**What you need to do:** In the material below, the lines from the one containing "MESA was founded" through the one containing "Professor Merriman has been employed" are to be given again exactly, ends included, and no others.

━━━━━ Source material ━━━━━

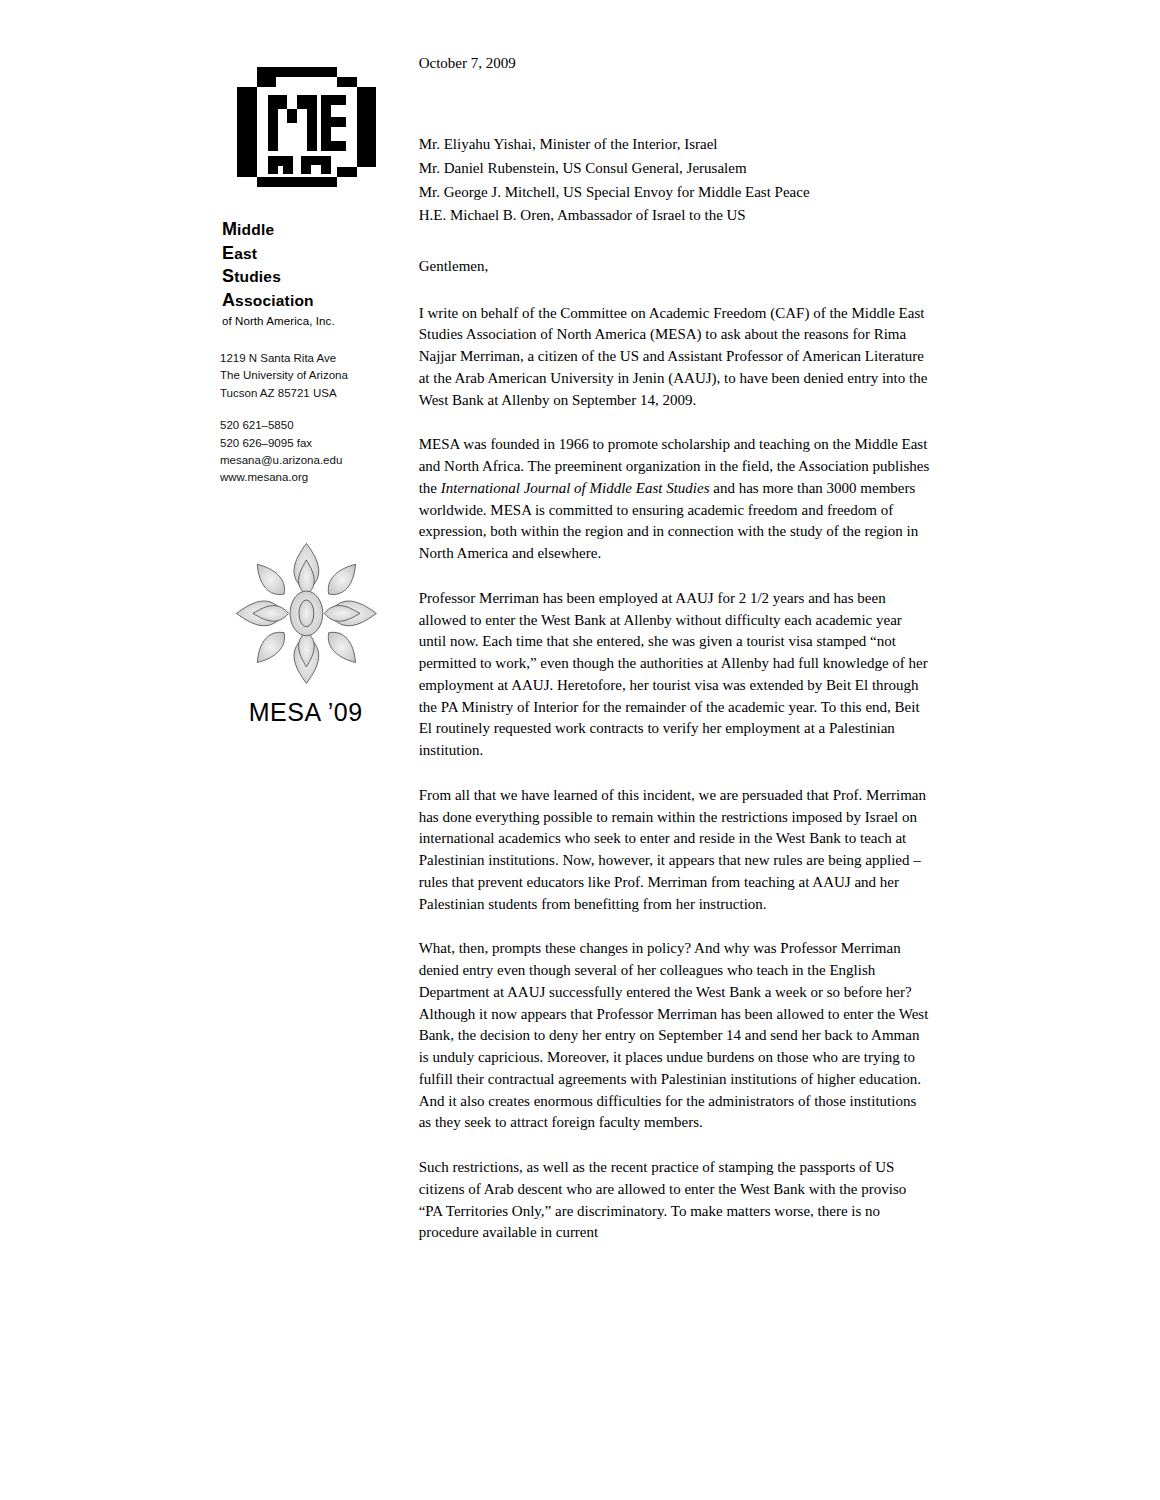Middle
East
Studies
Association
of North America, Inc.
1219 N Santa Rita Ave
The University of Arizona
Tucson AZ 85721 USA
520 621–5850
520 626–9095 fax
mesana@u.arizona.edu
www.mesana.org
MESA ’09
October 7, 2009
Mr. Eliyahu Yishai, Minister of the Interior, Israel
Mr. Daniel Rubenstein, US Consul General, Jerusalem
Mr. George J. Mitchell, US Special Envoy for Middle East Peace
H.E. Michael B. Oren, Ambassador of Israel to the US
Gentlemen,
I write on behalf of the Committee on Academic Freedom (CAF) of the Middle East Studies Association of North America (MESA) to ask about the reasons for Rima Najjar Merriman, a citizen of the US and Assistant Professor of American Literature at the Arab American University in Jenin (AAUJ), to have been denied entry into the West Bank at Allenby on September 14, 2009.
MESA was founded in 1966 to promote scholarship and teaching on the Middle East and North Africa. The preeminent organization in the field, the Association publishes the International Journal of Middle East Studies and has more than 3000 members worldwide. MESA is committed to ensuring academic freedom and freedom of expression, both within the region and in connection with the study of the region in North America and elsewhere.
Professor Merriman has been employed at AAUJ for 2 1/2 years and has been allowed to enter the West Bank at Allenby without difficulty each academic year until now. Each time that she entered, she was given a tourist visa stamped “not permitted to work,” even though the authorities at Allenby had full knowledge of her employment at AAUJ. Heretofore, her tourist visa was extended by Beit El through the PA Ministry of Interior for the remainder of the academic year. To this end, Beit El routinely requested work contracts to verify her employment at a Palestinian institution.
From all that we have learned of this incident, we are persuaded that Prof. Merriman has done everything possible to remain within the restrictions imposed by Israel on international academics who seek to enter and reside in the West Bank to teach at Palestinian institutions. Now, however, it appears that new rules are being applied – rules that prevent educators like Prof. Merriman from teaching at AAUJ and her Palestinian students from benefitting from her instruction.
What, then, prompts these changes in policy? And why was Professor Merriman denied entry even though several of her colleagues who teach in the English Department at AAUJ successfully entered the West Bank a week or so before her? Although it now appears that Professor Merriman has been allowed to enter the West Bank, the decision to deny her entry on September 14 and send her back to Amman is unduly capricious. Moreover, it places undue burdens on those who are trying to fulfill their contractual agreements with Palestinian institutions of higher education. And it also creates enormous difficulties for the administrators of those institutions as they seek to attract foreign faculty members.
Such restrictions, as well as the recent practice of stamping the passports of US citizens of Arab descent who are allowed to enter the West Bank with the proviso “PA Territories Only,” are discriminatory. To make matters worse, there is no procedure available in current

━━━━━

**Result for this task:**
MESA was founded in 1966 to promote scholarship and teaching on the Middle East and North Africa. The preeminent organization in the field, the Association publishes the International Journal of Middle East Studies and has more than 3000 members worldwide. MESA is committed to ensuring academic freedom and freedom of expression, both within the region and in connection with the study of the region in North America and elsewhere.
Professor Merriman has been employed at AAUJ for 2 1/2 years and has been allowed to enter the West Bank at Allenby without difficulty each academic year until now. Each time that she entered, she was given a tourist visa stamped “not permitted to work,” even though the authorities at Allenby had full knowledge of her employment at AAUJ. Heretofore, her tourist visa was extended by Beit El through the PA Ministry of Interior for the remainder of the academic year. To this end, Beit El routinely requested work contracts to verify her employment at a Palestinian institution.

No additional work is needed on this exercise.